64KB Sequential Write 4200 MB/s 18.9ms
64KB Sequential Read 5630 MB/s 17.7ms
4KB Random Write 331K IOPS 4.8ms
4KB Random Read 1312K IOPS 1.2ms

Scalability tests

Figures 2 to 5 show the graph of throughput for 4K random and 64K sequential workloads with different number of volumes, where each fio was running in the volume with a queue depth of 16.

Ceph demonstrated excellent 4K random read performance on the all-flash array reference architecture, as the total number of volumes increased from 1 to 100, the total 4K random read IOPS peaked around 1310 K IOPS, with an average latency around 1.2 ms. The total 4K random write IOPS peaked around 330K IOPS, with an average latency around 4.8 ms.

graphic of results for 4K Random read performance
Figure 2. 4K Random read performance.

graphic of results for 4K random write performance load line
Figure 3. 4K random write performance load line.

For 64K sequential read and write, as the total number of volumes increased from 1 to 100, the sequential read throughput peaked around 5630 MB/s, while sequential write peaked around 4200 MB/s. The sequential write throughput was lower than the previous Ceph release (11.0.2).
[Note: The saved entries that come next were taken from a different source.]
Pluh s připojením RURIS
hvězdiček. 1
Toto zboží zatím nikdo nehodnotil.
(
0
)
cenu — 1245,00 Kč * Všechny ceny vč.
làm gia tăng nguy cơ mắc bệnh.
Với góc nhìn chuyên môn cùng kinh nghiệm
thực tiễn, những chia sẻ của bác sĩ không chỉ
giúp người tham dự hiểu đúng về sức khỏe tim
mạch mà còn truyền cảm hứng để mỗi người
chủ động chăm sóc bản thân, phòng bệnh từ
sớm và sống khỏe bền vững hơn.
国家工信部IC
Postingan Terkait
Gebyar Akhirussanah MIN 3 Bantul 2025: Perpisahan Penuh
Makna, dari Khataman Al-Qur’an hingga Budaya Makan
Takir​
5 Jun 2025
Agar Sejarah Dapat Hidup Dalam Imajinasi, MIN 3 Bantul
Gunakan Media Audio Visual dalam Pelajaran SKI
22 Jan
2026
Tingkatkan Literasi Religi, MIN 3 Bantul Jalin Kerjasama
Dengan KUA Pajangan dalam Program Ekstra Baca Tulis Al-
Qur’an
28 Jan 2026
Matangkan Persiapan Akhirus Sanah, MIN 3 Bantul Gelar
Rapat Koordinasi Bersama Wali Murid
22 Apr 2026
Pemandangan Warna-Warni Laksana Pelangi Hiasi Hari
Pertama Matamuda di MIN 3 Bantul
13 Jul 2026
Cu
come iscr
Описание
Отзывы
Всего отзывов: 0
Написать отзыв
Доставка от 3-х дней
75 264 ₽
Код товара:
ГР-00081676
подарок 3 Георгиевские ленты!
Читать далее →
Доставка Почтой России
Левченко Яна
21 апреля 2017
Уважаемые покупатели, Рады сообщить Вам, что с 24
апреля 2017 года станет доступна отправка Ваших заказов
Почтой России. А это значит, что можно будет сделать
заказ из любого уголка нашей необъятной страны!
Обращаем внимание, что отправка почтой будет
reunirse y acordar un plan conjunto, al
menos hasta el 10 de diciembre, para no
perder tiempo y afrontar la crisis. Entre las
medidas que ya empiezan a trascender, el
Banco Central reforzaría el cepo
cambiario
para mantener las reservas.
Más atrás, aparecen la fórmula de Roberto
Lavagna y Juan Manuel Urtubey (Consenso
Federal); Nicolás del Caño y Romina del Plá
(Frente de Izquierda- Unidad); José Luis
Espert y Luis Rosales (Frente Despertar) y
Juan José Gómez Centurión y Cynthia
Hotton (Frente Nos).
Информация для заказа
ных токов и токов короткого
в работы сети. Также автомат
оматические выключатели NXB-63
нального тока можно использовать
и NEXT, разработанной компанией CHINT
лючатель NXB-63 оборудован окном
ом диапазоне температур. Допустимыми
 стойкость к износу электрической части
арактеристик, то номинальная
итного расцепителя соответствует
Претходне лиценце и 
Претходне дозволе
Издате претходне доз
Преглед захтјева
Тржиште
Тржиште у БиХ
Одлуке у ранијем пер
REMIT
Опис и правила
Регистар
It requires further investigation and optimization; stay tuned for further updates.

graphic of results for 64K sequential read throughput
Figure 4. 64K sequential read throughput

graphic of results for 64K sequential write throughput
Figure 5. 64K sequential write throughput

Latency Improvement with Intel® Optane™SSD

Fig 6 shows the latency comparison for 4K random write workloads with 1x Intel® SSD DC P3700 series 2.0 TB and 1x Intel Optane SSD DC P4800X series 375 GB drive as rocksdb & WAL device. The results proved with the Intel Optane SSD DC P4800X series 375 GB SSD as rocksdb and WAL drive in Ceph BlueData, the latency was significantly reduced:  a 226% reduction in 99.99% latency.

graphic of results for 4K random read and 4K random write latency comparison
Figure 6. 4K random read and 4K random write latency comparison

Summary

Ceph is one of most open source scale-out storage solutions, and there is growing interest among Cloud providers in building Ceph-based high-performance all-flash array storage solutions. We proposed three different reference architecture configurations targeting for different usage scenarios. The results for testing that simulated different workload pattern demonstrated that a Ceph all-flash system could deliver very high performance with excellent latency.

Software configuration

Fio configuration used for the testing

Take 4K random read for example.

[global]
    direct=1
    time_based
[fiorbd-randread-4k-qd16-30g-100-300-rbd]
    rw=randread
    bs=4k
    iodepth=16
    ramp_time=100
    runtime=300
    ioengine=rbd
    clientname=${RBDNAME}
    pool=${POOLNAME}
    rbdname=${RBDNAME}
    iodepth_batch_submit=1
    iodepth_batch_complete=1
    norandommap

  1. http://ceph.com

This sample source code is released under the Intel Sample Source Code License Agreement.